Monday, April 26, 2010

A talk with Nils Folke Anderson

(Work in progress, Nils' studio, 2010)

Molly Stevens: Would you agree with the following cliché: We approach our work in the studio like we do our lives.

NFA: In art and life my values are continuous—I find pleasure in things like spaciousness, grace, sensitivity, humor. However the threshold of the studio is essential. My studio is a place for action, and a particular kind of contemplation.

There are also things I do, like playing music and cooking, that influence how I work in the studio.

MS: Then there are artists who cook in galleries.

NFA: Discursive food gives me indigestion.

I like how Rauschenberg spoke of desiring a tension between art and life.
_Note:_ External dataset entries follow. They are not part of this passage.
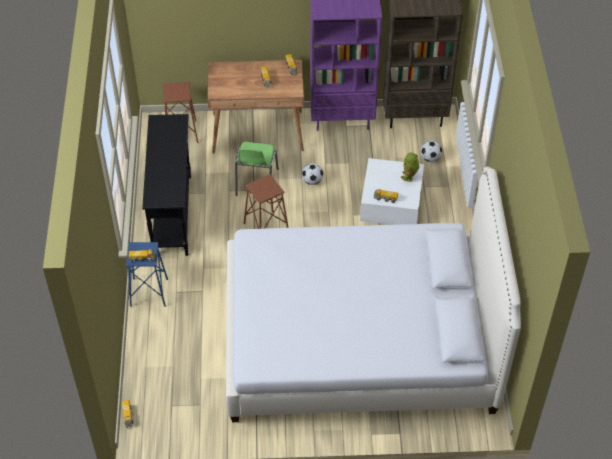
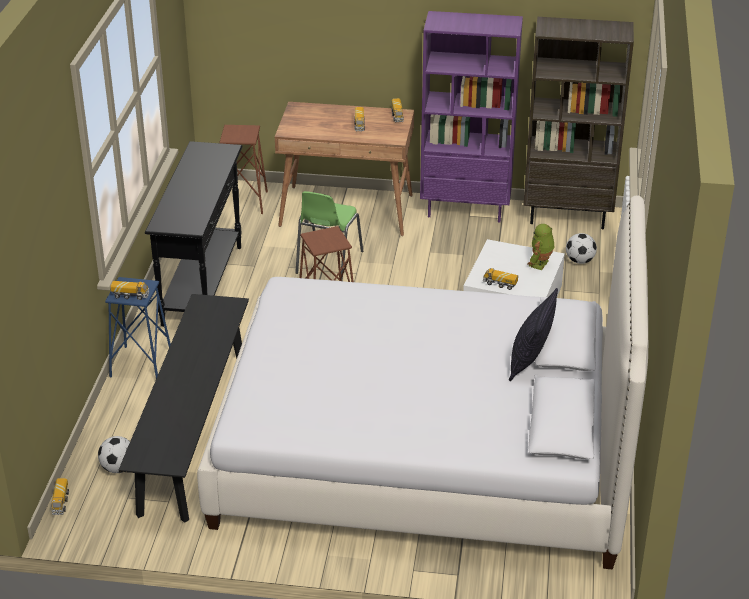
camera: 10 degrees right, 15 degrees down
football [302,163,323,185] -> football moved to [98,436,130,473]
none -> black bench [119,294,249,523]
none -> pillow [509,288,558,381]

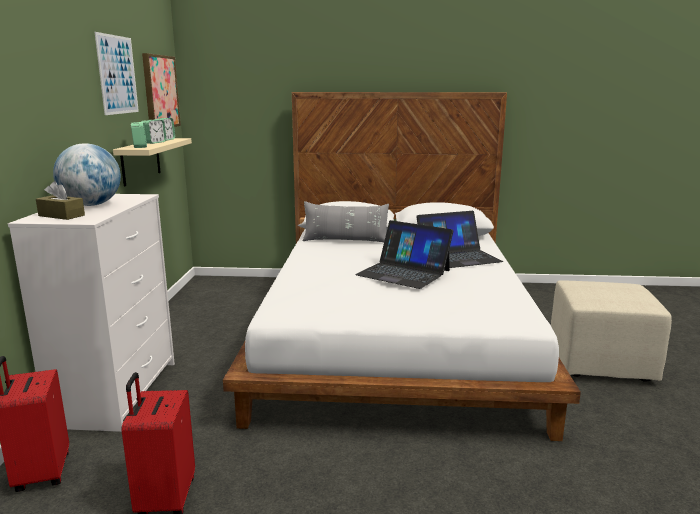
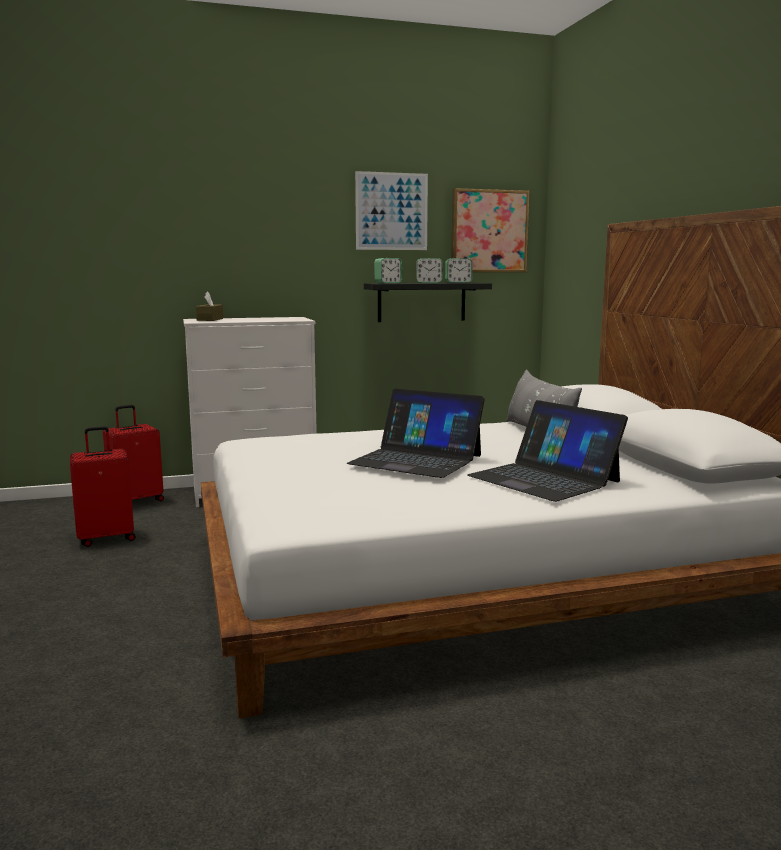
camera: 70 degrees right, 5 degrees down
globe [53,143,121,206] -> none
beige shelf [113,138,192,186] -> black shelf [364,283,492,322]
laptop [355,220,453,289] -> laptop turned 75 degrees counterclockwise [347,389,485,478]
beige ottoman [551,280,672,382] -> none

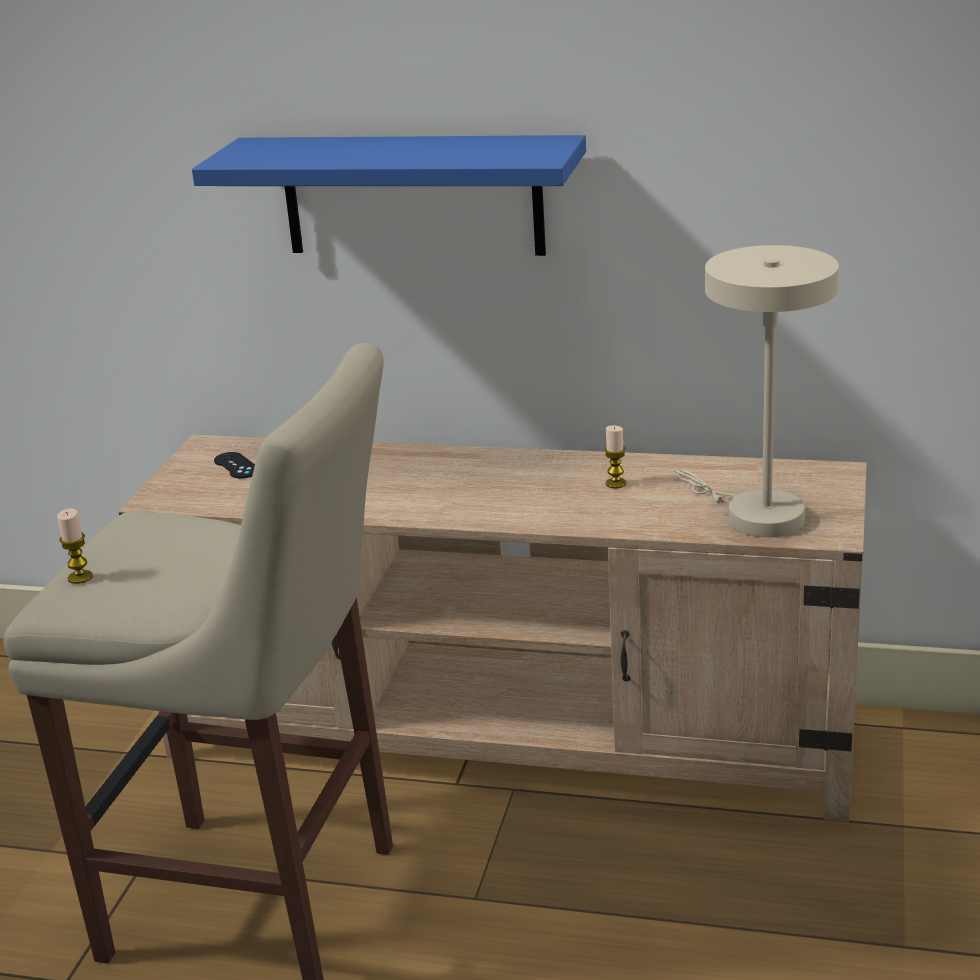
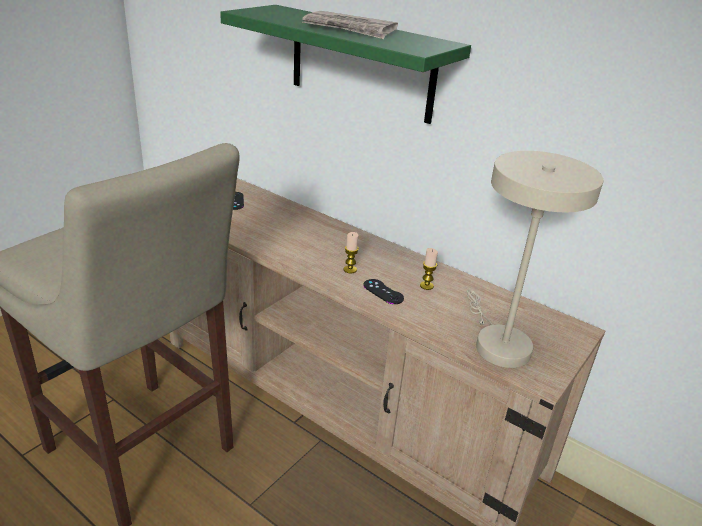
camera: 20 degrees right, 5 degrees up
candle [57,508,93,584] -> candle moved to [343,232,359,274]
blue shelf [192,135,586,256] -> green shelf [220,5,471,124]
none -> newspaper [302,11,398,39]
none -> black game controller [363,279,404,304]

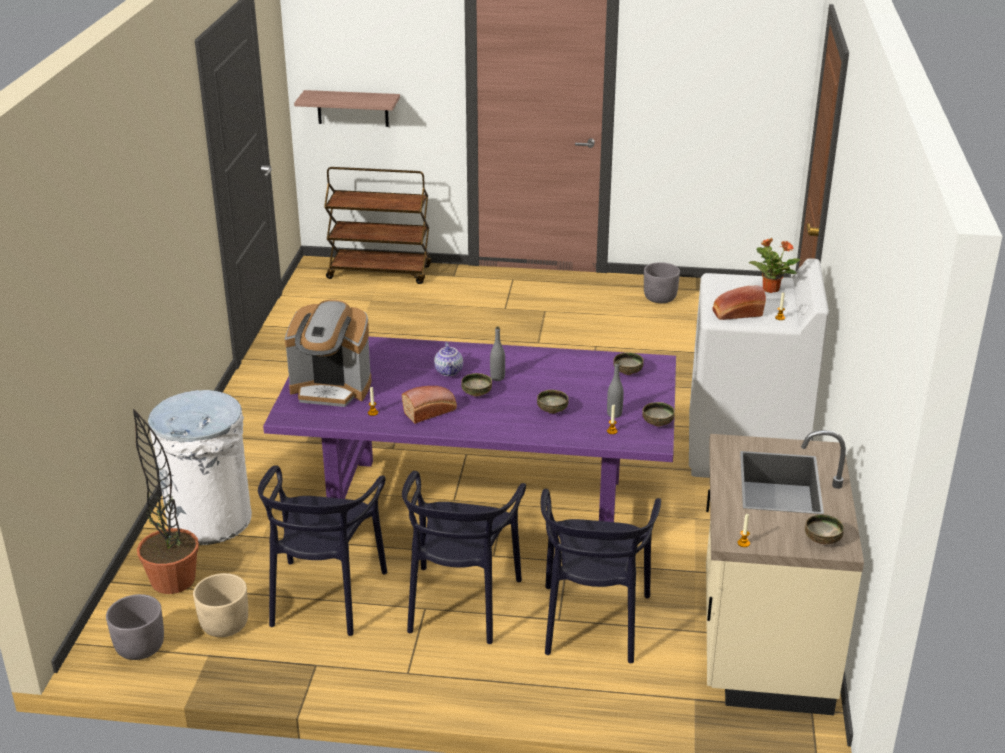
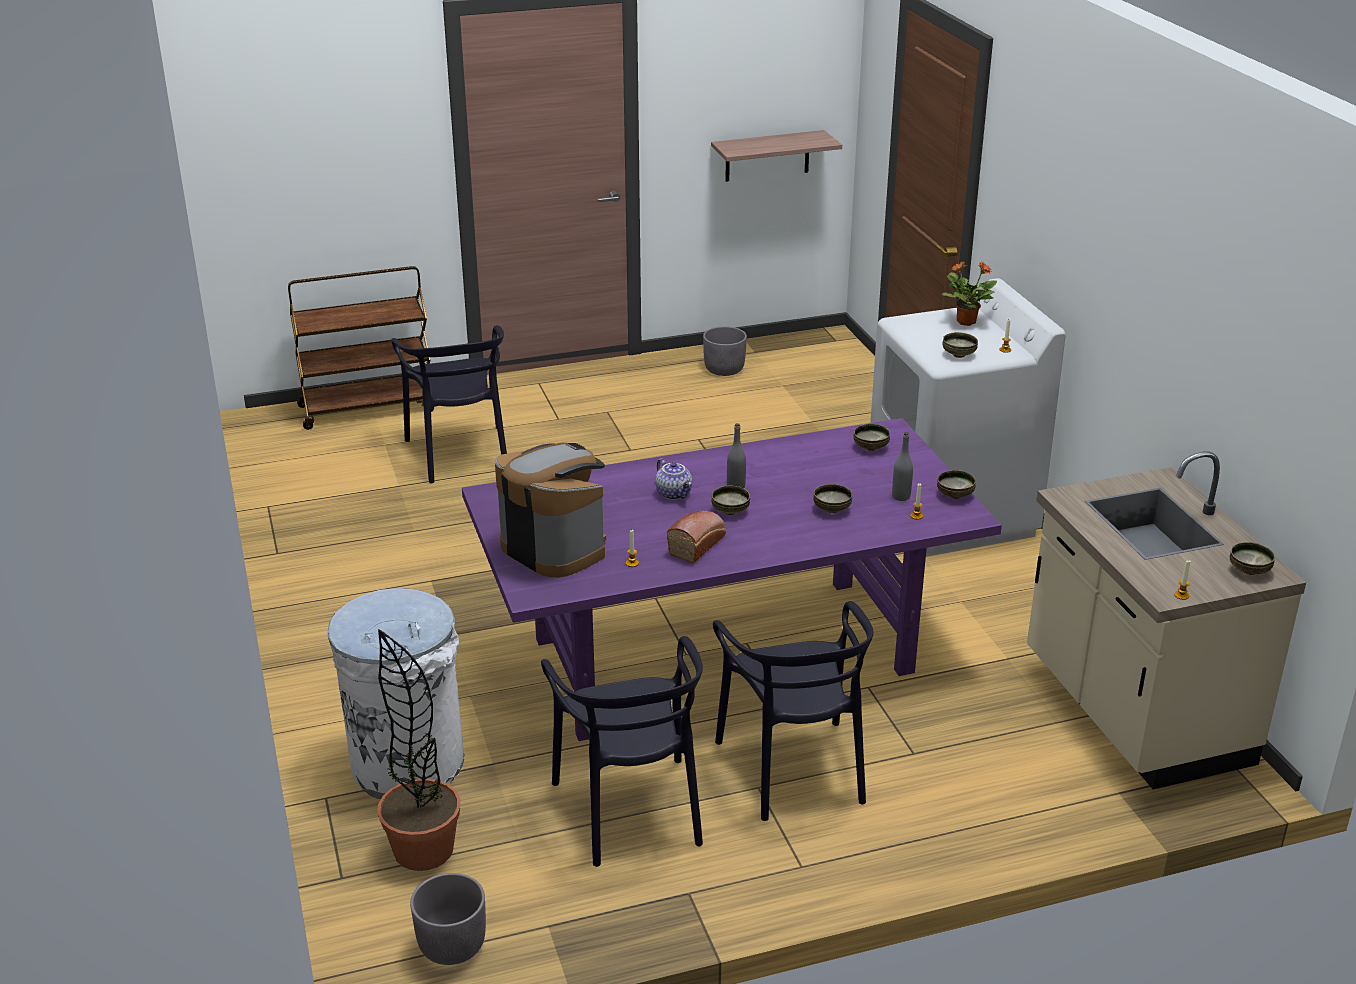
camera: 25 degrees left, 0 degrees up
beige planter [193,573,248,637] -> none
coffee machine [285,300,371,407] -> coffee machine turned 120 degrees counterclockwise [495,443,606,578]
shelf [294,90,400,127] -> shelf moved to [711,130,842,182]
black chair [541,489,661,663] -> black chair moved to [391,325,507,484]
bread [712,286,766,320] -> bowl [942,332,978,358]

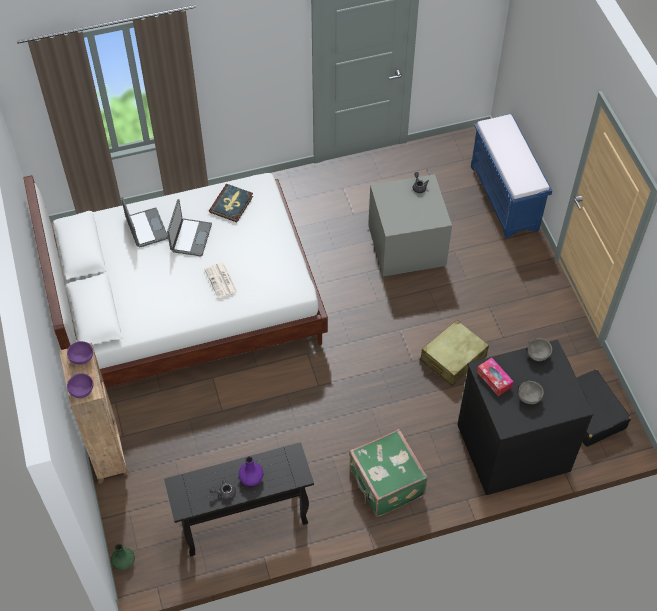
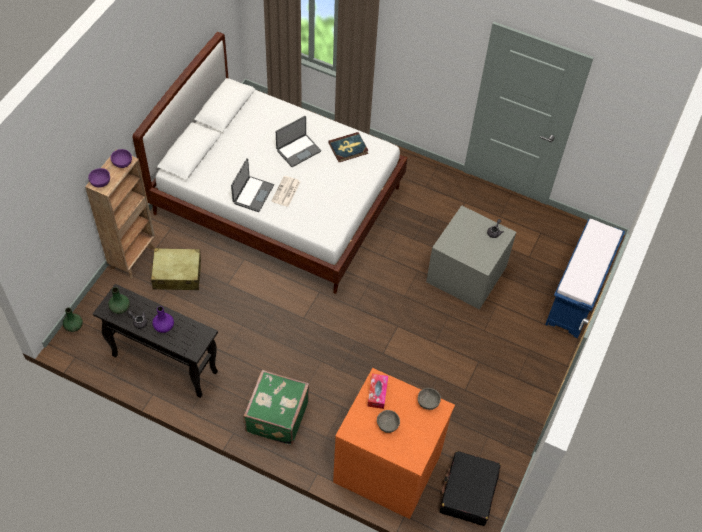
camera: 40 degrees right, 0 degrees up
laptop [121,197,168,248] -> laptop moved to [231,158,274,212]
beige suitcase [420,320,489,386] -> beige suitcase moved to [150,248,201,290]
black dresser [457,340,594,495] -> orange dresser [333,368,455,519]
none -> green vase [108,287,130,314]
The two blur into each other constantly of their own accord. By pulling them apart, making each more strange to the other, we make both richer. Then again, art is contained in life—it’s not like apples and oranges. Comparing art and life is like comparing apples and fruit.

MS: I think art should be different too. But there is a certain personality we bring to both. A certain pace. What I mean by pace is a rhythm, a personal beat. For example, there's the stereotype of the dark and depressed artist. I suppose that’s one pace.

NFA: There's a great Ray Charles song called “¾ Time.” That’s a pace I relate to. And polyrhythm is important to me—in the sense of working with multiple paces or modes at once.

MS: Does your work in the studio follow ¾ time?

NFA: It’s different, my brain engages differently with time when I’m in the studio.

But music is an influence. In musical time empty space is meaningful, because those gaps occur within a structure. Something similar happens in visual art, especially sculpture, and music has helped sensitize me to the possibilities that this presents.

MS: I think we can see a slower beat in your work. It's not the same beat that’s in my work, which is set to an alarm clock.






















(Molly Stevens, Long Line Mountain II, 2010, 40" x 60")

NFA: I don’t see the alarm clock in your work. Where does that show up? Is that being regimented or just wired?

MS: It’s a bit of both. It’s both a discipline and a panic that I’m up against the clock. I tend to make, make, check email, meditate, do something else, make. I rarely sit in the chair and look for more than 5 minutes. I think you can feel that my drawings happen immediately. I often wish I were more of a planner. Are you a planner?

NFA: I sometimes feel like Robert Burns' mouse – my best laid plans "gang aft agley." So I make plans but also let go of them; or move myself just to the side of plans I’ve made.

MS: And what’s the advantage to your work when you slow down?

NFA: There’s a better continuum between me and the thing I’m making. Going slow allows for making adjustments along the way. The opportunity of all the failures along the way is more available. When I work at a slow pace I also notice that works can come together rather quickly, that slowness can lead to very satisfying moments of effortlessness.

MS: Sometimes I'll work endlessly on something, wrestle with it, and the next piece I make spreads like soft butter. I love that. For me, fast is just more natural. That said, there's fast that’s frenzied and scatterbrain, and fast that’s present and exact.

NFA: The alarm clock.

MS: Actually, the alarm clock is mostly a pain in the butt. It tells me I only have five minutes left. Or it already rang five minutes ago. It’s more psychological than anything else. But, sometimes there’s just an upbeat pace that feels right. Sometimes.

NFA: As far as the alarm clock goes, I had a different image. I pictured going to one's work as being akin to waking up.

MS: That’s an appealing thought. I do think making art raises awareness.

NFA: How does pace relate to the line for you?

MS: Every line has a pace. In drawing there's the fly away line that’s super-quick and uncontrolled, there's the heavy and slow line, there's the loose line. And each of those lines has a movement and a speed and a spirit and maybe we can call that pace. Also, electric light makes one kind of line, metal another.

NFA: In the case of electric light, radiant light, there are multiple directions occurring in the line, of unequal intensities. The path of the light in the directions it goes, and the path of the object producing the light.

MS: That's what I like about your piece in the show. It has contained and uncontainable line at the same time.